PROBLEM DETAILS »
Starting with the line that contains "hfov_deg: 96.8", set down each line through the end of the entries below, exactly and with nothing added.

Camera geometry data »
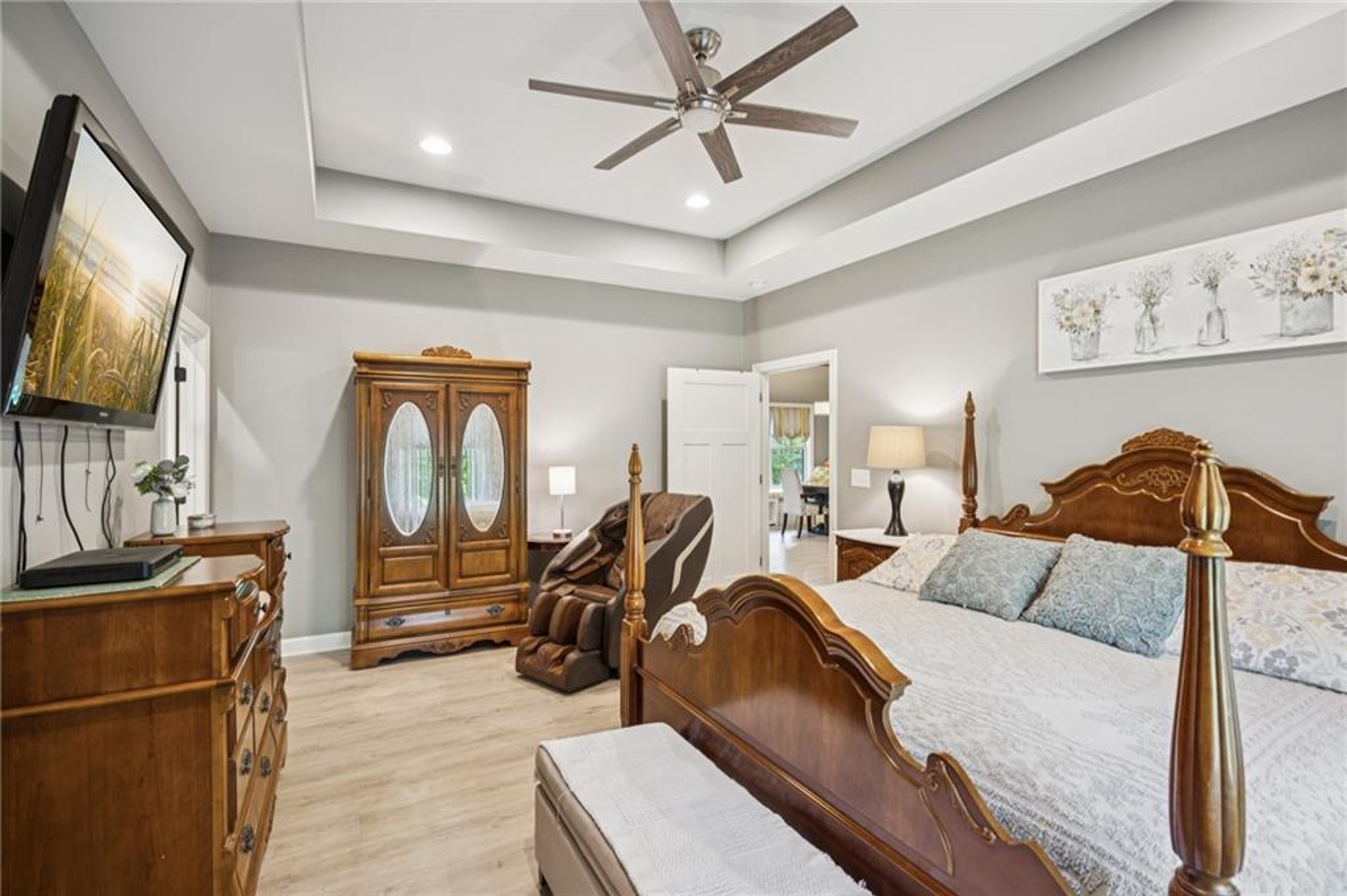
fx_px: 598
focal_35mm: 16
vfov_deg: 73.7
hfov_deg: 96.8
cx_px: 674
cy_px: 448
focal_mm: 16
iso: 400
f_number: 5.6
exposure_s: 1/10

SOLUTION BELOW »
hfov_deg: 96.8
cx_px: 674
cy_px: 448
focal_mm: 16
iso: 400
f_number: 5.6
exposure_s: 1/10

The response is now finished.